Решила промолчать, сказать позднее, тогда, когда война кончится.
Теперь уже всем думалось, война вот-вот кончится.
Но до Победы прошло еще целых шесть месяцев.
Сима все решала: сказать или не стоит? Как лучше? Если сказать, может быть, он скорее порвет все прошлые связи и уйдет к ней? Ну, а вдруг почему-либо испугается? Что тогда делать? С кем посоветоваться?
В Москве у нее осталась мама. Вот уж кто никогда не мог бы дать нужный совет. Она была робкая, забитая, часто начинала беспричинно плакать, глядя на дочь.

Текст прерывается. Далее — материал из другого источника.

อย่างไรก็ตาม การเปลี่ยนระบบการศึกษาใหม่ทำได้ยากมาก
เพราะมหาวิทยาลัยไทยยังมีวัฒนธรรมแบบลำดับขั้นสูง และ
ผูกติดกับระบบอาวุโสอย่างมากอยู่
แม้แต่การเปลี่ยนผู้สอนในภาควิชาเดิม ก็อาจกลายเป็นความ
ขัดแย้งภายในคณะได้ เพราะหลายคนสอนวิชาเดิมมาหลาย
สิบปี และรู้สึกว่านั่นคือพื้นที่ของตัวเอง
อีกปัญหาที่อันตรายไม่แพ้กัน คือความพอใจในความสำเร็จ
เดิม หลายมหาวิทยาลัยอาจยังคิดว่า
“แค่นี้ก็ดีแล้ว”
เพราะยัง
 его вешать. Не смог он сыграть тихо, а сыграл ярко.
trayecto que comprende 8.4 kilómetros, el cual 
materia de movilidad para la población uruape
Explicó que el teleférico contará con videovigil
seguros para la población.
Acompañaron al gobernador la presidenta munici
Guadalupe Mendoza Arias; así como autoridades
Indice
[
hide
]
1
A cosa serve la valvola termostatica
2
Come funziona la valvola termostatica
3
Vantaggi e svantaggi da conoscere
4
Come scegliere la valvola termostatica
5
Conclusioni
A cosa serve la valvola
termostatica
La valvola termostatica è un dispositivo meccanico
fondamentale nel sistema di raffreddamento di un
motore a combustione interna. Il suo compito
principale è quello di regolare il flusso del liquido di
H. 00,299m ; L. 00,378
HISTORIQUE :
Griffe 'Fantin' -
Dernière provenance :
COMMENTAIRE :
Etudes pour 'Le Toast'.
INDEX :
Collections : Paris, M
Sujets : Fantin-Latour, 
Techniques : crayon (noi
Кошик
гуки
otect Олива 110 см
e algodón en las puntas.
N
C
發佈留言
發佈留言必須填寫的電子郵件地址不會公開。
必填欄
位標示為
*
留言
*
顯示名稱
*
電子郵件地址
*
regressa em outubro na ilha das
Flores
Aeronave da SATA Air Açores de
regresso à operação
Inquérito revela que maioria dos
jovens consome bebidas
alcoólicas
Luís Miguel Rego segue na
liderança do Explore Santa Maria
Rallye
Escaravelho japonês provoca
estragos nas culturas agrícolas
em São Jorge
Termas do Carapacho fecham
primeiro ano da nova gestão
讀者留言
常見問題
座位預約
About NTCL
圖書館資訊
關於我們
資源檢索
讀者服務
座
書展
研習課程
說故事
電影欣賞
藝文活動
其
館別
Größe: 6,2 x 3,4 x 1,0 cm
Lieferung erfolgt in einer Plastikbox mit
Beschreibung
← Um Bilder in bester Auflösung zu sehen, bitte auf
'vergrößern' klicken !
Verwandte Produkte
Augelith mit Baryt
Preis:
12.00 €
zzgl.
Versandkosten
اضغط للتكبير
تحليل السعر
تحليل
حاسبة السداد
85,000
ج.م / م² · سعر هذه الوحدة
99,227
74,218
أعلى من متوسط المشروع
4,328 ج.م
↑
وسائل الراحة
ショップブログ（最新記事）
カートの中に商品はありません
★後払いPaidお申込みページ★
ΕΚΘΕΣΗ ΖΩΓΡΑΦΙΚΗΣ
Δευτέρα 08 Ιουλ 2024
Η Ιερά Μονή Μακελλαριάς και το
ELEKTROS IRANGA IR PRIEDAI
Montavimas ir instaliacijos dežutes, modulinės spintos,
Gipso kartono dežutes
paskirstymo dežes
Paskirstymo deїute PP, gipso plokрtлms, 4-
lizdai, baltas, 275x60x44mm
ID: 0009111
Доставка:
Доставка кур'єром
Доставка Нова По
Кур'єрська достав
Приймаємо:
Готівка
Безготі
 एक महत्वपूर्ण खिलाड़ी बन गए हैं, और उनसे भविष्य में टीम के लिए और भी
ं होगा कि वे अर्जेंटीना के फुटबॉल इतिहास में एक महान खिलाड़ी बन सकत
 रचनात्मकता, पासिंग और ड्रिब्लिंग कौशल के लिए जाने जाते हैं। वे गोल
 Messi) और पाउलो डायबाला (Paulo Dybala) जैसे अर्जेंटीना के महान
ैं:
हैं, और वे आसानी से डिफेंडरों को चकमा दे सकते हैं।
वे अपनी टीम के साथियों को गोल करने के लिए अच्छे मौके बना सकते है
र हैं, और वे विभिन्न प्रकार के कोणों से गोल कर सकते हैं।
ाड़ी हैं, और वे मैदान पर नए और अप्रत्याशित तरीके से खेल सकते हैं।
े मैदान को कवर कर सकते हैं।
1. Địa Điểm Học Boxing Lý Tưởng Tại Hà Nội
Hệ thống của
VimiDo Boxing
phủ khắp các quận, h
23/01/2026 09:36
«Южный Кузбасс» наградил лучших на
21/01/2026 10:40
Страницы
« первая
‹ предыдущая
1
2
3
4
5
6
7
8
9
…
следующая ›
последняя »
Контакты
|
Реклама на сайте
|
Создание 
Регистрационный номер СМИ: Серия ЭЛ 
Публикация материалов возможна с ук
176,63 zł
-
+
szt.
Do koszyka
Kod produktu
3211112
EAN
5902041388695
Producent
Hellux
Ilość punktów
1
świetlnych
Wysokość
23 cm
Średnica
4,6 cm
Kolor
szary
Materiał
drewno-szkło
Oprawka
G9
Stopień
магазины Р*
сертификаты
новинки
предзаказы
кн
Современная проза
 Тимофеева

— Глаз от тебя не оторвать, до того хороша!
И плакала все сильнее, все горше.
Поначалу Сима возмущалась:
— Что ты все плачешь, мама? К чему это?
Мама отвечала:
— Все к тому же.
Слезы текли по ее увядшим щекам. Глаза, некогда красивые, становились красными, распухшими.
Впрочем, и без того было понятно: мама плакала оттого, что ее жизнь сложилась неудачно, хуже трудно придумать — муж умер совсем молодым, она осталась с крохотным ребенком, без работы, без специальности, и теперь, когда дочь уже выросла, расхорошилась, с каждым днем становясь все красивее, все ярче, она стала непритворно бояться, что и Симина жизнь, несмотря на красоту, может так же неудачно сложиться.
Сима не советовалась с мамой, идти ли ей на фронт. Как-то вернулась поздно вечером, спустя неделю после начала войны, сказала:
— На днях ухожу.
— Куда? — спросила мама.
— На фронт, — ответила Сима.
Еще года за три до войны мама Симы устроилась сестрой-хозяйкой в подмосковный санаторий.
— Ты? На фронт? — переспросила мама. — А как же я?
В глазах мамы привычно блеснули слезы. Сима молча обняла ее, словно младшую, более слабую, прижала к себе, стала тихо гладить по узким, неспокойным плечам.